#### ENTRIES PROVIDED ####

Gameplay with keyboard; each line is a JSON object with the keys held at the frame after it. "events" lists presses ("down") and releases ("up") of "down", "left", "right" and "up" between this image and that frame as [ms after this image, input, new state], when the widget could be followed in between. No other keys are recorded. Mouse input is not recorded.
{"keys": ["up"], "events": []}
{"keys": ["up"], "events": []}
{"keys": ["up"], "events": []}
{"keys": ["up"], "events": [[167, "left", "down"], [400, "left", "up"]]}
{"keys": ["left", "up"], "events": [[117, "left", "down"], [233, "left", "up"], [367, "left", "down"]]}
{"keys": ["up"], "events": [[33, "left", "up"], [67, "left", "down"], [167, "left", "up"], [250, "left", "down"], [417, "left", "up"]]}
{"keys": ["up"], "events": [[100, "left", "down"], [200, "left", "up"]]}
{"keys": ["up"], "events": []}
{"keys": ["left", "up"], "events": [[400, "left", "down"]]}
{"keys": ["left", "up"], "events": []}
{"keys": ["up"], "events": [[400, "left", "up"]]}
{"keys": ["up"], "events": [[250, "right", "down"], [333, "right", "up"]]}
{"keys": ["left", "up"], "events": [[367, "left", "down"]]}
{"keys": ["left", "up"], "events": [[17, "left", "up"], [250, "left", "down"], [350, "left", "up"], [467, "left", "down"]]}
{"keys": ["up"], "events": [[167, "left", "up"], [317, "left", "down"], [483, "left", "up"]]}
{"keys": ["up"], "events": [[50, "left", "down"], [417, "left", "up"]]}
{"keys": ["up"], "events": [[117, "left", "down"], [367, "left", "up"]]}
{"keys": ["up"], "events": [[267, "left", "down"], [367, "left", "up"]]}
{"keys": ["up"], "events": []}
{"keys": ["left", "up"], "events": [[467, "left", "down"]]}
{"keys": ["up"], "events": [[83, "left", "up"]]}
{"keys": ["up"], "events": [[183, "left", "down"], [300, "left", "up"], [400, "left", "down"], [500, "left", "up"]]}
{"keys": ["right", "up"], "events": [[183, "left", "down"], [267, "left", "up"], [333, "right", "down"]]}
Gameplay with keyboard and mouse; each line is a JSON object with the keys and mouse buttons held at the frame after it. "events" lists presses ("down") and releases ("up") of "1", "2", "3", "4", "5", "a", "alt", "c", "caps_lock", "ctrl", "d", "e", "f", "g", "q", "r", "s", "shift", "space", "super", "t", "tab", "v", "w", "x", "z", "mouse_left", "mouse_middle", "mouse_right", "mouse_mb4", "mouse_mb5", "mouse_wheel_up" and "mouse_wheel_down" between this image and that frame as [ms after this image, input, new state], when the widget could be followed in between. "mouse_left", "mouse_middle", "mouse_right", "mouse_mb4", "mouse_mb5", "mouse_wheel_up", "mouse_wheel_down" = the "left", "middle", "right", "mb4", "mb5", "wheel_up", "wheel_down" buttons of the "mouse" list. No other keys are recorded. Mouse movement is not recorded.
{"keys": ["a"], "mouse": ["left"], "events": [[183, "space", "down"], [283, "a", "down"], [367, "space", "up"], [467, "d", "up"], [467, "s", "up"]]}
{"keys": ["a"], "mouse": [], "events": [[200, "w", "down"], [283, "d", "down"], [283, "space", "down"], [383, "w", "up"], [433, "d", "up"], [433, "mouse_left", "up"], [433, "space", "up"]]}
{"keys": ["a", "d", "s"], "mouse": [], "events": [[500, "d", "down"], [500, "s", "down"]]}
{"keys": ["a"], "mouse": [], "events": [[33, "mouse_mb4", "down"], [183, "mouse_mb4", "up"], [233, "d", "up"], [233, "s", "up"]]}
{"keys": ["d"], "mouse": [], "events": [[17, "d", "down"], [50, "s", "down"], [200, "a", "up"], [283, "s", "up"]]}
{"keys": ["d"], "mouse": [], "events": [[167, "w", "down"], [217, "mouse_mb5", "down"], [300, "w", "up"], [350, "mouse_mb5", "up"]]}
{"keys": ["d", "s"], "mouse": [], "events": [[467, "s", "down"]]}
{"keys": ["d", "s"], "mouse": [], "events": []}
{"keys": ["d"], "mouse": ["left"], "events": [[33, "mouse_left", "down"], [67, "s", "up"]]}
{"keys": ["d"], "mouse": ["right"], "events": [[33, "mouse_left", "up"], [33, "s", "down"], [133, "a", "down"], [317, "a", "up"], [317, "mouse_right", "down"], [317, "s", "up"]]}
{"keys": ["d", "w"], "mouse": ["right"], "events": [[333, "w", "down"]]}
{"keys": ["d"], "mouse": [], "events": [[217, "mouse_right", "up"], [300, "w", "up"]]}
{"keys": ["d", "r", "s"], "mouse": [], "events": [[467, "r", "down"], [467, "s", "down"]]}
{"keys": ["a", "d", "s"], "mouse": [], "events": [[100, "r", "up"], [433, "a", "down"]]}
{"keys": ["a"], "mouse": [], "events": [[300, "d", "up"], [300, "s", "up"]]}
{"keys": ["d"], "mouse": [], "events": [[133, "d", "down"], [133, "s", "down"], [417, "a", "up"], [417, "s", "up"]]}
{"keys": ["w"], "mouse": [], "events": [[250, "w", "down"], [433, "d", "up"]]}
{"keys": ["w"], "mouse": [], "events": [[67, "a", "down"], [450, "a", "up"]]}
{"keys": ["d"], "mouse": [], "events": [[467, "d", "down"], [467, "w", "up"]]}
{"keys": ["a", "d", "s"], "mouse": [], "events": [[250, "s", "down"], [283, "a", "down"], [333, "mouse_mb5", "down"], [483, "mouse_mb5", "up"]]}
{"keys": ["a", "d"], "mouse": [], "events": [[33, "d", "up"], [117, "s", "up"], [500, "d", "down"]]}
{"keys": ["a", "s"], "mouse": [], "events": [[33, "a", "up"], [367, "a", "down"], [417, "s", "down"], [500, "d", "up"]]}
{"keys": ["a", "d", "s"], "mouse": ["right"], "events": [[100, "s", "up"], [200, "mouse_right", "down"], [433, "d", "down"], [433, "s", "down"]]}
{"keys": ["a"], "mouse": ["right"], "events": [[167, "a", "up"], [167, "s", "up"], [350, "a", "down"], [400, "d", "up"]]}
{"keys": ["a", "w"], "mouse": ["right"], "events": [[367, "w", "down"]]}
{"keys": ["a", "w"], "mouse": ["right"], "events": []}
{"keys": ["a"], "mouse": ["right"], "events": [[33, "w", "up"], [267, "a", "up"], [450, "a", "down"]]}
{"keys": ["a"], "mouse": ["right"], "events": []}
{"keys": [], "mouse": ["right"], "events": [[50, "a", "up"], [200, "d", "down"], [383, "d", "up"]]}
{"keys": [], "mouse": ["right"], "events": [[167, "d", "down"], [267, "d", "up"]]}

####

**PROBLEM:**
Each line above is to be restated exactly.

**WRITTEN RESPONSE:**
Gameplay with keyboard; each line is a JSON object with the keys held at the frame after it. "events" lists presses ("down") and releases ("up") of "down", "left", "right" and "up" between this image and that frame as [ms after this image, input, new state], when the widget could be followed in between. No other keys are recorded. Mouse input is not recorded.
{"keys": ["up"], "events": []}
{"keys": ["up"], "events": []}
{"keys": ["up"], "events": []}
{"keys": ["up"], "events": [[167, "left", "down"], [400, "left", "up"]]}
{"keys": ["left", "up"], "events": [[117, "left", "down"], [233, "left", "up"], [367, "left", "down"]]}
{"keys": ["up"], "events": [[33, "left", "up"], [67, "left", "down"], [167, "left", "up"], [250, "left", "down"], [417, "left", "up"]]}
{"keys": ["up"], "events": [[100, "left", "down"], [200, "left", "up"]]}
{"keys": ["up"], "events": []}
{"keys": ["left", "up"], "events": [[400, "left", "down"]]}
{"keys": ["left", "up"], "events": []}
{"keys": ["up"], "events": [[400, "left", "up"]]}
{"keys": ["up"], "events": [[250, "right", "down"], [333, "right", "up"]]}
{"keys": ["left", "up"], "events": [[367, "left", "down"]]}
{"keys": ["left", "up"], "events": [[17, "left", "up"], [250, "left", "down"], [350, "left", "up"], [467, "left", "down"]]}
{"keys": ["up"], "events": [[167, "left", "up"], [317, "left", "down"], [483, "left", "up"]]}
{"keys": ["up"], "events": [[50, "left", "down"], [417, "left", "up"]]}
{"keys": ["up"], "events": [[117, "left", "down"], [367, "left", "up"]]}
{"keys": ["up"], "events": [[267, "left", "down"], [367, "left", "up"]]}
{"keys": ["up"], "events": []}
{"keys": ["left", "up"], "events": [[467, "left", "down"]]}
{"keys": ["up"], "events": [[83, "left", "up"]]}
{"keys": ["up"], "events": [[183, "left", "down"], [300, "left", "up"], [400, "left", "down"], [500, "left", "up"]]}
{"keys": ["right", "up"], "events": [[183, "left", "down"], [267, "left", "up"], [333, "right", "down"]]}
Gameplay with keyboard and mouse; each line is a JSON object with the keys and mouse buttons held at the frame after it. "events" lists presses ("down") and releases ("up") of "1", "2", "3", "4", "5", "a", "alt", "c", "caps_lock", "ctrl", "d", "e", "f", "g", "q", "r", "s", "shift", "space", "super", "t", "tab", "v", "w", "x", "z", "mouse_left", "mouse_middle", "mouse_right", "mouse_mb4", "mouse_mb5", "mouse_wheel_up" and "mouse_wheel_down" between this image and that frame as [ms after this image, input, new state], when the widget could be followed in between. "mouse_left", "mouse_middle", "mouse_right", "mouse_mb4", "mouse_mb5", "mouse_wheel_up", "mouse_wheel_down" = the "left", "middle", "right", "mb4", "mb5", "wheel_up", "wheel_down" buttons of the "mouse" list. No other keys are recorded. Mouse movement is not recorded.
{"keys": ["a"], "mouse": ["left"], "events": [[183, "space", "down"], [283, "a", "down"], [367, "space", "up"], [467, "d", "up"], [467, "s", "up"]]}
{"keys": ["a"], "mouse": [], "events": [[200, "w", "down"], [283, "d", "down"], [283, "space", "down"], [383, "w", "up"], [433, "d", "up"], [433, "mouse_left", "up"], [433, "space", "up"]]}
{"keys": ["a", "d", "s"], "mouse": [], "events": [[500, "d", "down"], [500, "s", "down"]]}
{"keys": ["a"], "mouse": [], "events": [[33, "mouse_mb4", "down"], [183, "mouse_mb4", "up"], [233, "d", "up"], [233, "s", "up"]]}
{"keys": ["d"], "mouse": [], "events": [[17, "d", "down"], [50, "s", "down"], [200, "a", "up"], [283, "s", "up"]]}
{"keys": ["d"], "mouse": [], "events": [[167, "w", "down"], [217, "mouse_mb5", "down"], [300, "w", "up"], [350, "mouse_mb5", "up"]]}
{"keys": ["d", "s"], "mouse": [], "events": [[467, "s", "down"]]}
{"keys": ["d", "s"], "mouse": [], "events": []}
{"keys": ["d"], "mouse": ["left"], "events": [[33, "mouse_left", "down"], [67, "s", "up"]]}
{"keys": ["d"], "mouse": ["right"], "events": [[33, "mouse_left", "up"], [33, "s", "down"], [133, "a", "down"], [317, "a", "up"], [317, "mouse_right", "down"], [317, "s", "up"]]}
{"keys": ["d", "w"], "mouse": ["right"], "events": [[333, "w", "down"]]}
{"keys": ["d"], "mouse": [], "events": [[217, "mouse_right", "up"], [300, "w", "up"]]}
{"keys": ["d", "r", "s"], "mouse": [], "events": [[467, "r", "down"], [467, "s", "down"]]}
{"keys": ["a", "d", "s"], "mouse": [], "events": [[100, "r", "up"], [433, "a", "down"]]}
{"keys": ["a"], "mouse": [], "events": [[300, "d", "up"], [300, "s", "up"]]}
{"keys": ["d"], "mouse": [], "events": [[133, "d", "down"], [133, "s", "down"], [417, "a", "up"], [417, "s", "up"]]}
{"keys": ["w"], "mouse": [], "events": [[250, "w", "down"], [433, "d", "up"]]}
{"keys": ["w"], "mouse": [], "events": [[67, "a", "down"], [450, "a", "up"]]}
{"keys": ["d"], "mouse": [], "events": [[467, "d", "down"], [467, "w", "up"]]}
{"keys": ["a", "d", "s"], "mouse": [], "events": [[250, "s", "down"], [283, "a", "down"], [333, "mouse_mb5", "down"], [483, "mouse_mb5", "up"]]}
{"keys": ["a", "d"], "mouse": [], "events": [[33, "d", "up"], [117, "s", "up"], [500, "d", "down"]]}
{"keys": ["a", "s"], "mouse": [], "events": [[33, "a", "up"], [367, "a", "down"], [417, "s", "down"], [500, "d", "up"]]}
{"keys": ["a", "d", "s"], "mouse": ["right"], "events": [[100, "s", "up"], [200, "mouse_right", "down"], [433, "d", "down"], [433, "s", "down"]]}
{"keys": ["a"], "mouse": ["right"], "events": [[167, "a", "up"], [167, "s", "up"], [350, "a", "down"], [400, "d", "up"]]}
{"keys": ["a", "w"], "mouse": ["right"], "events": [[367, "w", "down"]]}
{"keys": ["a", "w"], "mouse": ["right"], "events": []}
{"keys": ["a"], "mouse": ["right"], "events": [[33, "w", "up"], [267, "a", "up"], [450, "a", "down"]]}
{"keys": ["a"], "mouse": ["right"], "events": []}
{"keys": [], "mouse": ["right"], "events": [[50, "a", "up"], [200, "d", "down"], [383, "d", "up"]]}
{"keys": [], "mouse": ["right"], "events": [[167, "d", "down"], [267, "d", "up"]]}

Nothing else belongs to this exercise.